● **WHAT THE TASK REQUIRES**
From the passage on the President of Tianjin University, copy word for word the part starting at "The office of" and ending at "of the school.".

= President of Tianjin University =

The office of the President of Tianjin University, currently held by Jin Donghan (金東寒 (金东寒)), was created with the founding of Tientsin University in 1895 as the governor officer of the school.

After the founding of the People's Republic of China, each president is appointed by and is responsible to the Central Committee of the Chinese Communist Party and the State Council, who is delegated the day-to-day running of the university. In reality, the university President reports to the Party Secretary in the university's Communist Party committee.

● **SUPPLIED DATA**
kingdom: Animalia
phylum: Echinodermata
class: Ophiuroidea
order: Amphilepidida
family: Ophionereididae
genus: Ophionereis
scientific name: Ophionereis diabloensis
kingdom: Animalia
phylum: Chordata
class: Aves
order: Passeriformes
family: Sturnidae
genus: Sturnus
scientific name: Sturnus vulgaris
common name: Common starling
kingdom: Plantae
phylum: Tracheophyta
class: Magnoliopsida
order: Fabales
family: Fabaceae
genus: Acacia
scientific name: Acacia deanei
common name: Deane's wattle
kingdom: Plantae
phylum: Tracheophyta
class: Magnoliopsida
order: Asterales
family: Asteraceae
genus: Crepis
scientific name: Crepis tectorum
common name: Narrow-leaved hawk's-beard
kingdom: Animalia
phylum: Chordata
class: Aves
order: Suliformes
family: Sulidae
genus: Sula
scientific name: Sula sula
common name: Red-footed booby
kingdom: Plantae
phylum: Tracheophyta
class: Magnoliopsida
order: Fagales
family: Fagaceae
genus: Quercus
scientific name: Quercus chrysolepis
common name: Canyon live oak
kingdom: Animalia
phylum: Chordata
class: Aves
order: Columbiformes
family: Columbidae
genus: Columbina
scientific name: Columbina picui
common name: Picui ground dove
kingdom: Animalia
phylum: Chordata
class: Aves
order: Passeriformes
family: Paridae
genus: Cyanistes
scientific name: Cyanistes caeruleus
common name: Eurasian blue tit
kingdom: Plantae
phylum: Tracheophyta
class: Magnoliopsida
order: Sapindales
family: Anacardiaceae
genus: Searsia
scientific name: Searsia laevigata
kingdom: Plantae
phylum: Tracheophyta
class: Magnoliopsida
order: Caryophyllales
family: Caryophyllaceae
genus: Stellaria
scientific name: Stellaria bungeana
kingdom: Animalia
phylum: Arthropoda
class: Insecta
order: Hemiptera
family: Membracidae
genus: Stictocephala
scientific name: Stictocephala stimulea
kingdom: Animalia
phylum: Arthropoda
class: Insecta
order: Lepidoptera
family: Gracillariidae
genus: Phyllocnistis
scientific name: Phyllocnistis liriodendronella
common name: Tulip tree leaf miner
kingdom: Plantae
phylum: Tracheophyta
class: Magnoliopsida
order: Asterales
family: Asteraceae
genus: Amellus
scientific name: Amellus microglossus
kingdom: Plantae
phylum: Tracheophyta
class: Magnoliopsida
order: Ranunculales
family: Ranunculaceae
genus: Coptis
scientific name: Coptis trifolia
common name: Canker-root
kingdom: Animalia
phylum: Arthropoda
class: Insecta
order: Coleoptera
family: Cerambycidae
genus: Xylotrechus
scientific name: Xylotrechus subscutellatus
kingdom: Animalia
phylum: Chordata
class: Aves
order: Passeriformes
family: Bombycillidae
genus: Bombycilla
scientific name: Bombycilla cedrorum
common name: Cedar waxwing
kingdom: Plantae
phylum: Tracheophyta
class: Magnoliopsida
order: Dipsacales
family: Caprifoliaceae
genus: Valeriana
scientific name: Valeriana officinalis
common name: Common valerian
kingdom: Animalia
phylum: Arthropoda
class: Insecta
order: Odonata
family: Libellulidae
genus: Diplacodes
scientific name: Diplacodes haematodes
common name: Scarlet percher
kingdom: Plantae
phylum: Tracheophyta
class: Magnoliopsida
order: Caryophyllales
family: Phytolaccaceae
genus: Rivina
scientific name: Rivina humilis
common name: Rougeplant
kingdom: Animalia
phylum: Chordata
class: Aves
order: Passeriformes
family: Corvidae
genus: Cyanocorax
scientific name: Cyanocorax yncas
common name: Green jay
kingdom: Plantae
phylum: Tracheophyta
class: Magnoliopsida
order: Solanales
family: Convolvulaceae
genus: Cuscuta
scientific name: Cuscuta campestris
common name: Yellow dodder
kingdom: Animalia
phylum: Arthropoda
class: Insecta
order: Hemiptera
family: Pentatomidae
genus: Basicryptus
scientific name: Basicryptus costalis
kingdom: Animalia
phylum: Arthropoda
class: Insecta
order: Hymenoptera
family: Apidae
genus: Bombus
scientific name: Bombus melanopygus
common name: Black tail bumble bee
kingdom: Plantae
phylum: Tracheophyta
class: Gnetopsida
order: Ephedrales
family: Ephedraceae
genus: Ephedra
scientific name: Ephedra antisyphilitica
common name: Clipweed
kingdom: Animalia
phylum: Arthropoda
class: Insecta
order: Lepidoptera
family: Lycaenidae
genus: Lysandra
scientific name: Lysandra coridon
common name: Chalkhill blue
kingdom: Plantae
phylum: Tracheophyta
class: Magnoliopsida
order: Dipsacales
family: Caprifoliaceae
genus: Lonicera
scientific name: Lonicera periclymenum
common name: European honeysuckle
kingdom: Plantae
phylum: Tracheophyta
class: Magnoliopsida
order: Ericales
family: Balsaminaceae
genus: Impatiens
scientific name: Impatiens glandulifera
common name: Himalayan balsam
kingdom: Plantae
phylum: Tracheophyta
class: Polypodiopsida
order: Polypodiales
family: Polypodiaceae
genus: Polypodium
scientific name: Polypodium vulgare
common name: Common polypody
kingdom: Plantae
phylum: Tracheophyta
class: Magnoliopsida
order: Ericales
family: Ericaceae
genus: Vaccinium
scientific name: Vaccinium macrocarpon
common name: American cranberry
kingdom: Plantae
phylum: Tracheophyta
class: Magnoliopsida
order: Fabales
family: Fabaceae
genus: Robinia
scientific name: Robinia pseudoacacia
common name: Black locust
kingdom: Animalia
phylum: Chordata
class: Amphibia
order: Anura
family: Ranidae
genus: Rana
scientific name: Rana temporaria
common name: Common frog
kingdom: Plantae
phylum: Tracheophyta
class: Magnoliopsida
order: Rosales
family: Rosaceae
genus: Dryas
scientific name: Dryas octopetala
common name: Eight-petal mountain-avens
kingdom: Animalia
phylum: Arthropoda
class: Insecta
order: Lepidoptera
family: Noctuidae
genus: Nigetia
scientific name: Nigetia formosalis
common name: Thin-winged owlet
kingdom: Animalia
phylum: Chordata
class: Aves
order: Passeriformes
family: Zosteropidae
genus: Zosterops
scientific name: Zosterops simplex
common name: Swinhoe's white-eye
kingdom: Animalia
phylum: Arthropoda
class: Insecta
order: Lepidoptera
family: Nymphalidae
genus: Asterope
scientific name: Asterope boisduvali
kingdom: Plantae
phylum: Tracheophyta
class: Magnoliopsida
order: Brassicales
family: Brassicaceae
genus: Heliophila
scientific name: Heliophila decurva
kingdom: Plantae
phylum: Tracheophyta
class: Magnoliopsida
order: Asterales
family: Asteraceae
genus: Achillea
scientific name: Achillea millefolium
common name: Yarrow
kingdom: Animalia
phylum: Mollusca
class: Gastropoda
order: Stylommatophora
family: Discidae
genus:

● **COMPLETED TASK**
The office of the President of Tianjin University, currently held by Jin Donghan (金東寒 (金东寒)), was created with the founding of Tientsin University in 1895 as the governor officer of the school.